Some other revelations. In her senior year in high school, she and 20 other girls got a special waiver to graduate from an all-boys Catholic high school in her native Maryland after their school was closed.
Her beloved grandfather made the candy canes for the Christmas trees of her youth. She was the city elections officer for the City of Portland, Ore. for eight years. She became a peace activist through Pax Christi and other efforts following the Sept. 11 attacks. The song “If You Find Yourself Caught in Love” by the band Belle & Sebastian helped her “get to that moment” of realization that religious life was her calling.
The 37-year-old Sister Susan shares such major and everyday happenings through her aptly named blog, “
She started the blog five years ago as she was discerning her vocation. Her goal with “Musings,” she said in an interview with The Catholic Northwest Progress, is to “share one person’s story of trying to follow Jesus” from the perspective of a woman who listens to the same kind of music and watches the same kind of movies that other young people do.
“I hope it’s helpful to [others] who are having this absolutely crazy idea that maybe God is calling them to a religious vocation,” she said.
She also hopes her postings will strike a chord with other young people considering a vocation in or outside of religious life.
Charism ‘spoke to my heart’
The Internet has been a valuable tool for Sister Susan in sharing her faith journey with others and in her own discernment process. She remembers when she was working in Portland and going online to search for communities of women religious in the Pacific Northwest.
“When I came across the CSJP [Sisters of St. Joseph of Peace] Web site, the charism of peace through justice really spoke to me … and spoke to my heart. Meeting the sisters really connected me,” she said, “but that initial contact was through their Web site.”
She noted that last summer’s “Study of Recent Vocations to Religious Life,” done by the Center for the Applied Research in the Apostolate on behalf of the National Religious Vocation Conference, highlighted the fact that many young people today lack contact with men and women religious, so they turn to online vocational resources, including community Web sites. She said that in her own life she has had several women religious and a priest who have served as role models.
But “much in the CARA study resonates with me,” she said in her blog of last Feb. 18.
“I came to religious life for many of the same reasons that other young women and men are taking the plunge. To serve God, to integrate my prayer and work lives, in the context of community. That’s what I came looking for, and that is what I have found, embodied in the amazing people who make up the Congregation of the Sisters of St. Joseph of Peace.”
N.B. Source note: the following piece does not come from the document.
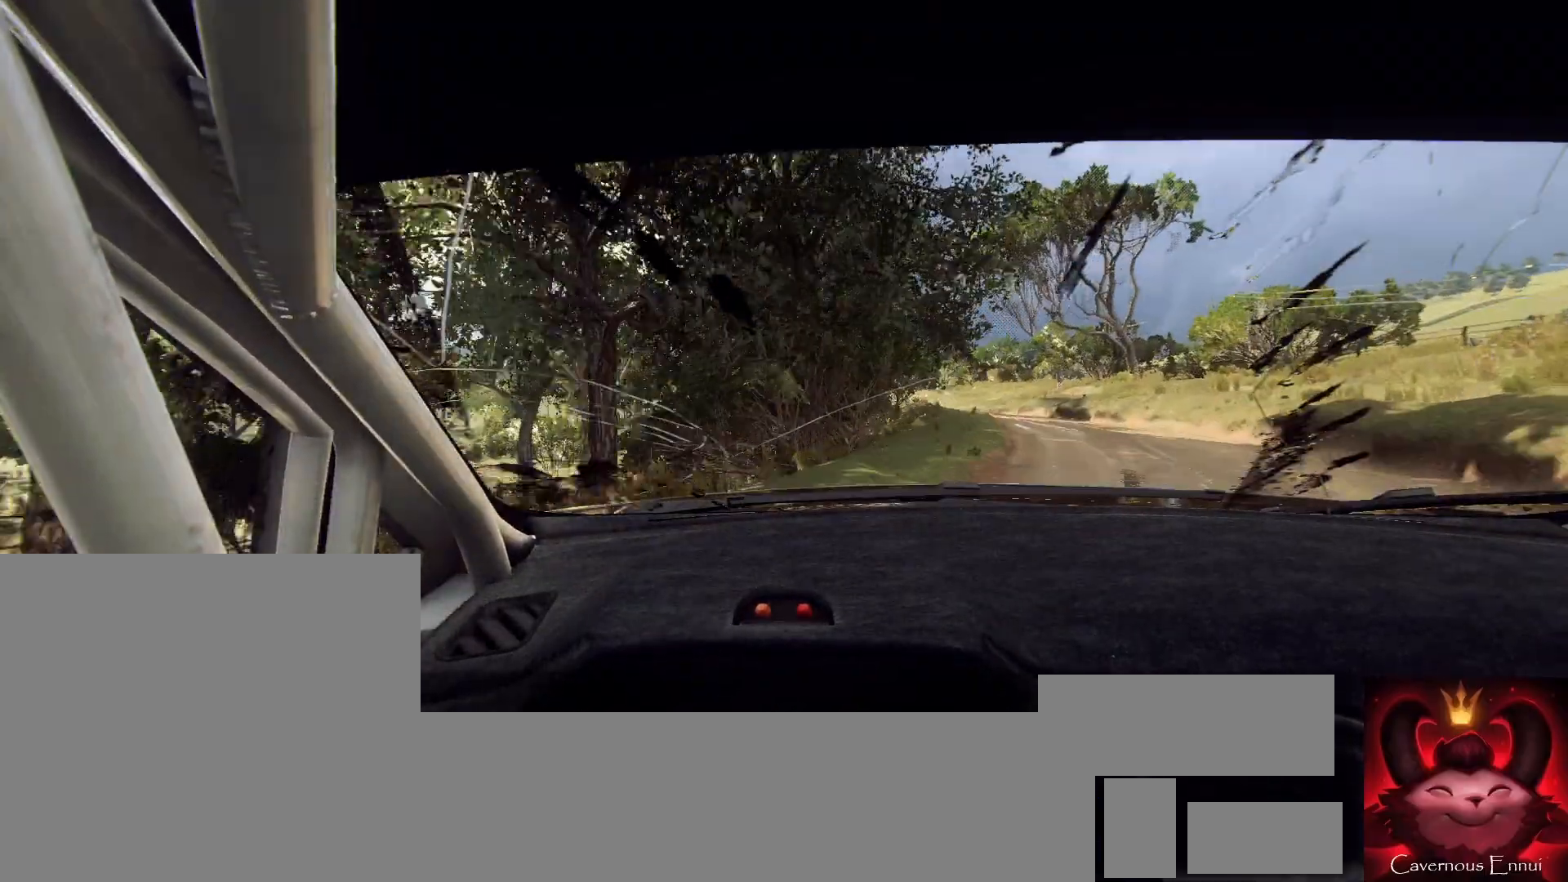
{"buttons": [], "left_stick": "center", "right_stick": "up", "events": [[67, "right_stick", "up"], [267, "left_stick", "down-left"], [500, "left_stick", "center"]]}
Sister Susan professed first vows in October 2008. Her community is based at St. Mary-on-the-Lake in Bellevue, which she refers to on her blogs as the “groovy sister hq in Bellevue.”
Social justice ministry
A staff member at the Seattle-based Intercommunity Peace and Justice Center, she does education and outreach on the issue of human trafficking, and edits the center’s quarterly justice journal. She is also involved in Web-based “Justice Cafes” by which Seattle-area young adults discuss social justice issues grounded in Catholic teachings with their peers around the U.S. and the world. She’s working toward a master’s degree in pastoral studies at the School of Theology and Ministry at Seattle University.
She notes that a century ago the Sisters of St. Joseph of Peace spread their Gospel message around the world through the magazine they published. They continue doing it today, she said, sharing their stories via modern technology.